Comment by konart

13 hours ago

>Real work

This part should have featured something about real work. But instead it features a paragraph about one-shot bs that creates "something".

Unless your work is to create thousands wordpress tremplates to sell - this is not a "real work".

Give it a repository (any kind of OSS project will do for an example) and a github issue requesting a knew feature or describing a confirmed bug. (you can and probably should write a prompt for LLM shough, don't just provide the issue itself)

And then whatch it go.

And then judge the result and it's quality.

Sorry, but from my experience 27B is just useless. You do get a result and some times it does work, but most of the times it is not event on junior dev level. And it takes it a lot of time to do the thing, unless you have an extremely expensive machine.

If your expectation is to treat it as a coworker, then you're right.

If your expectation is to treat it as a tool, then you're wrong.

I guess that's where the disconnect lies.

  • Define "a tool" for me and we can talk.

    I already have tools for autocomplete, working with structured data and many more.

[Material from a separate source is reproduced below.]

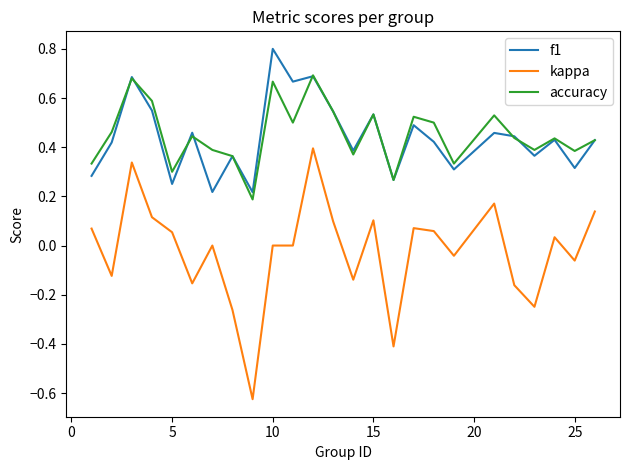

List the series in order of their peak value, highest first.

f1, accuracy, kappa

Deterministic tools.

    Obviously you do not expect something like that from a model with some harness. It can read some input (user's or other tools) and give you some output.

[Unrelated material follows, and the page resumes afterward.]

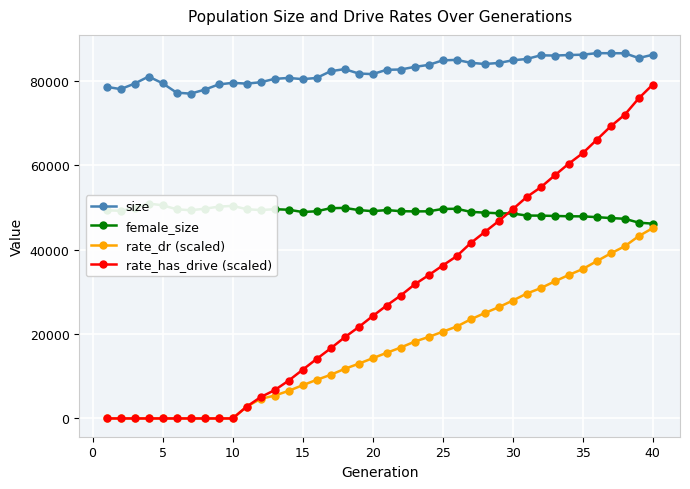

What is the maximum value for size?

86578.0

    My expectation is that this tool, given some meaning full input (instructions, expectations, motivations and an optional source files to work with), will produce something that will actually be aligned with the input.

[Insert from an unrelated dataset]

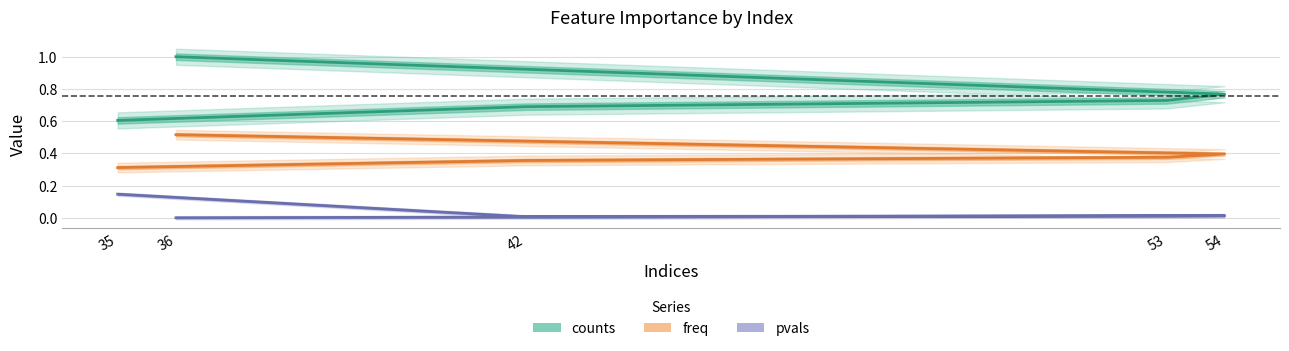

Reading left to right, transcribe all the data shown in this chart.

counts: 1.0	0.8	0.7	0.7	0.6
freq: 0.5	0.4	0.4	0.4	0.3
pvals: 0.0	0.0	0.0	0.0	0.1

    For example: consider I have a services that has some sort of events created now and then. I what those events to be available for other services. So I decide it to have a transactional outbox and an observer that will pull events from the outbox and put them into a kafka topic.

    My expectation is that I can give this tool some context (source code and description), state my instructions, expectations, motivations, design decisions and have an implementation as a result.

    My other expectation is that given my context etc and agent's context (skills etc) were correct and adequate - the outout will also be correct and adequate.